Whatever Calvin taught, and however later Calvinists justified their politics, some scholars have actually looked at the citations of the American founders to see which authors they were reading and following. Almost thirty years ago, Donald Lutz came up with the following scorecard:

1. Montesquieu
8.3%
2. Blackstone
7.9
3. Locke
2.9
4. Hume
2.7
5. Plutarch
1.5
6. Beccaria
1.5
7. Trenchard & Gordon
1.4
8. Delolme
1.4
9. Pufendorf
1.3
10. Coke
1.3
11. Cicero
1.2
12. Hobbes
1.0

Everyone else on Lutz’s list of 36 “Most Cited Thinkers” comes in at less than one percent. For those curious, Calvin did not make the cut. (I have to admit that some of these names were obscure to me, hence the links. For the record, Delolme and Beccaria find no results at American Creation, while Trenchard & Gordon do. Our smart guy TVD is not responsible for the posts on T&G.)

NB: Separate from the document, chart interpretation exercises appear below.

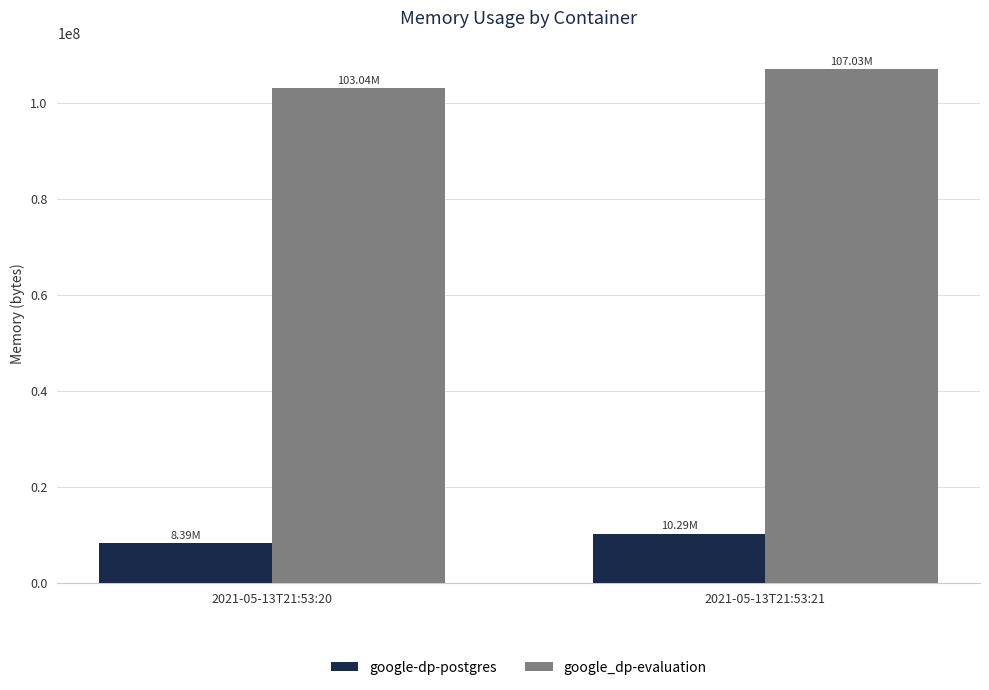

What is the difference between the highest and lowest values at 2021-05-13T21:53:21?

96747520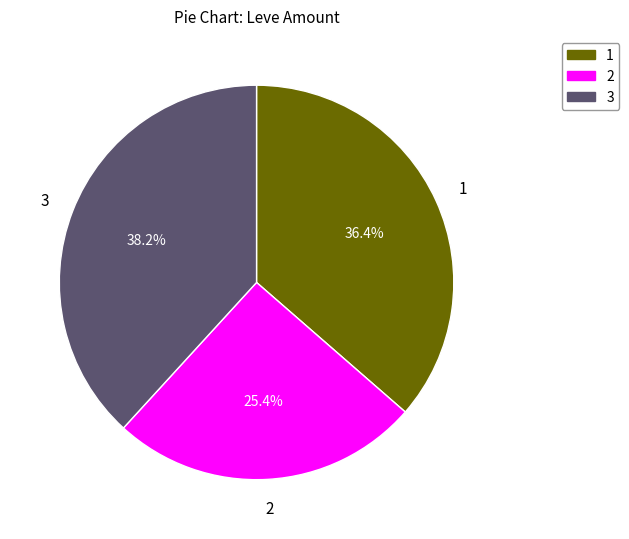

How many slices are in this pie chart?

3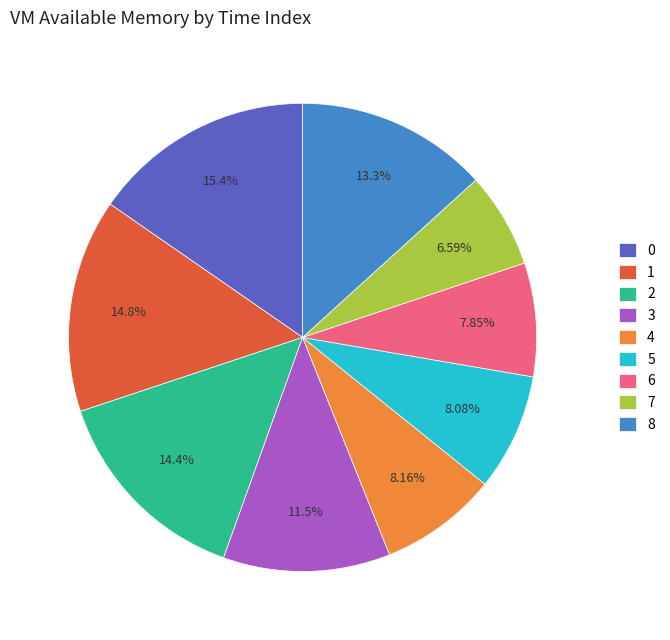

Is it true that 0 is 15% of the pie?

True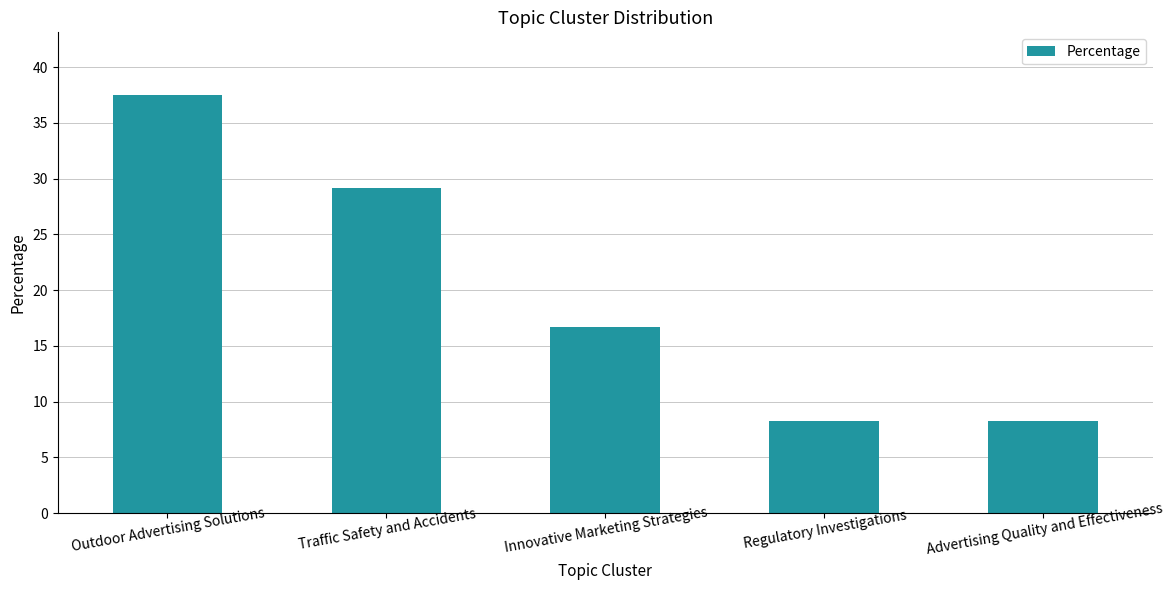

Approximately how many times larger is the value at Traffic Safety and Accidents compared to Outdoor Advertising Solutions?

0.8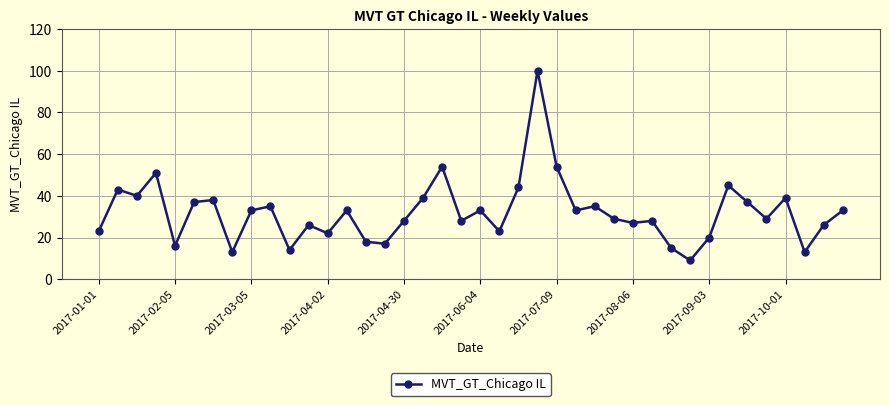

What is the value of the 31st point from the left?

15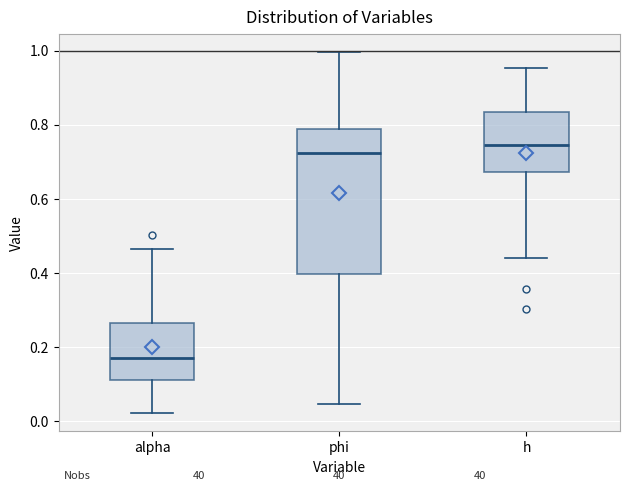

Reading left to right, transcribe this box plot: for each box, give where its median line is, the range the box spans, and where its two whiskers end, as read against the y-axis. The values are not printed on the chart, so give them approximately, as read against the axis.

alpha: median 0.18, box 0.12 to 0.26, whiskers 0.02 to 0.46
phi: median 0.72, box 0.40 to 0.78, whiskers 0.04 to 1.00
h: median 0.74, box 0.68 to 0.84, whiskers 0.44 to 0.96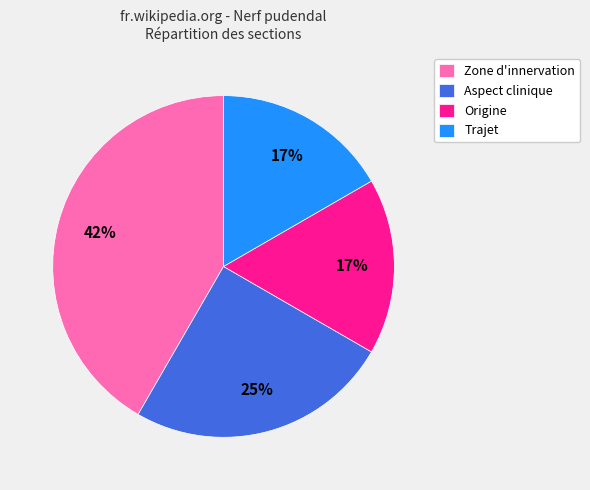

To the nearest percent, what is the difference between the largest and smallest slice percentages?

25%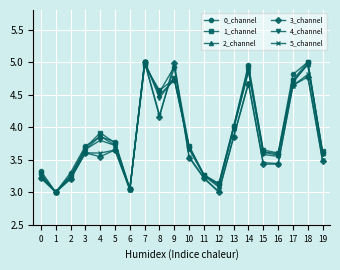

Is it true that 1_channel equals 3.6 at 16?

True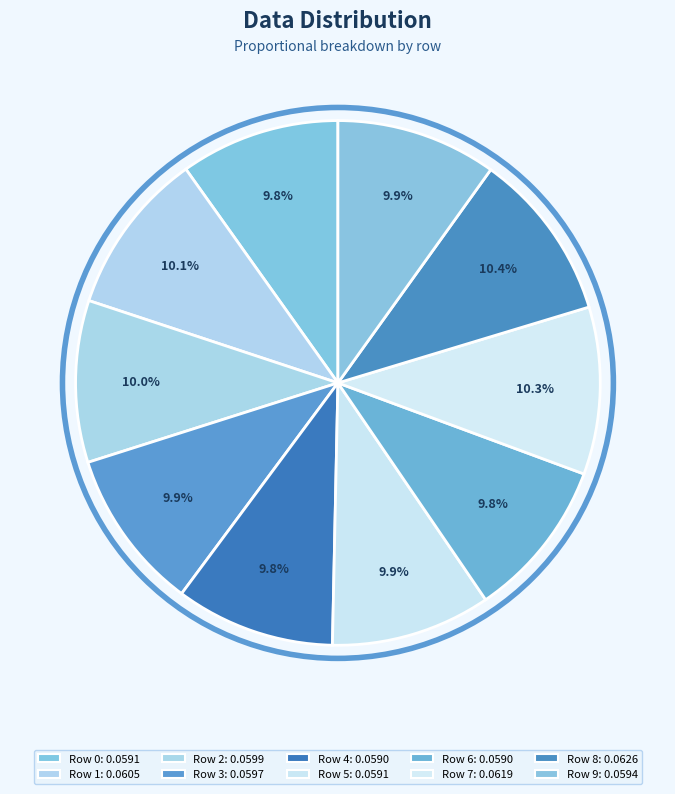

How many slices are in this pie chart?

10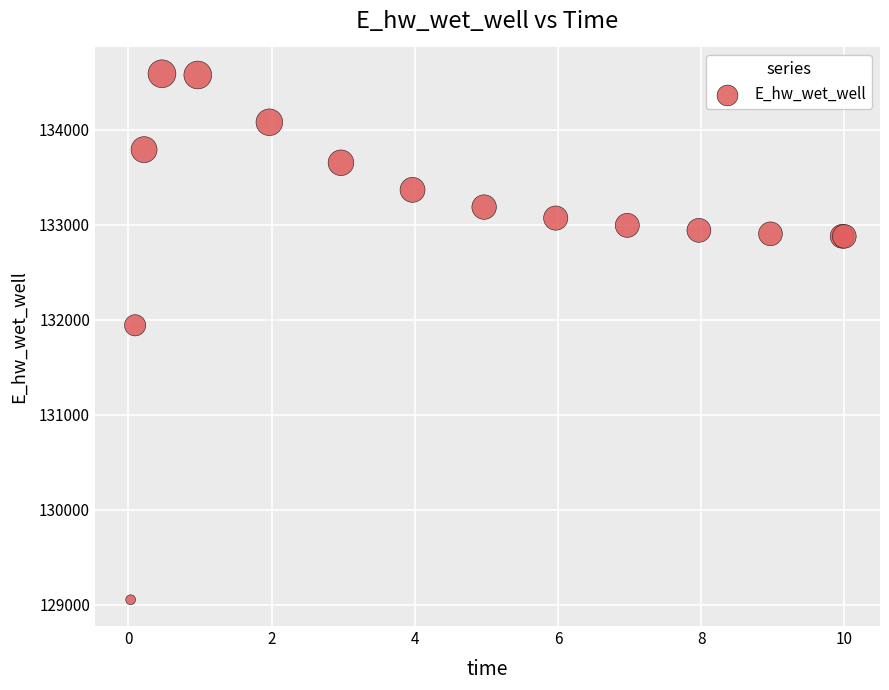

What Y value in the scatter plot is closest to 131821?

131941.5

Lutz also compares the Federalists and Anti-Federalists in their citations of groups of authors. The Federalists (Hamilton, Madison, Washington, Adams) cited Enlightenment figures 34% of the time, Whigs 23%, and Classical 33%. They did not cite the Bible.

In contrast, the Anti-Federalists (who? i.e., Patrick Henry, Samuel Adams, Luther Martin) cited the Bible 9% of the time, Enlightenment 38%, Whig 29%, and Classical 9%.

No smoking guns here, but maybe a few matters to ponder while smoking a stogie on the hammock.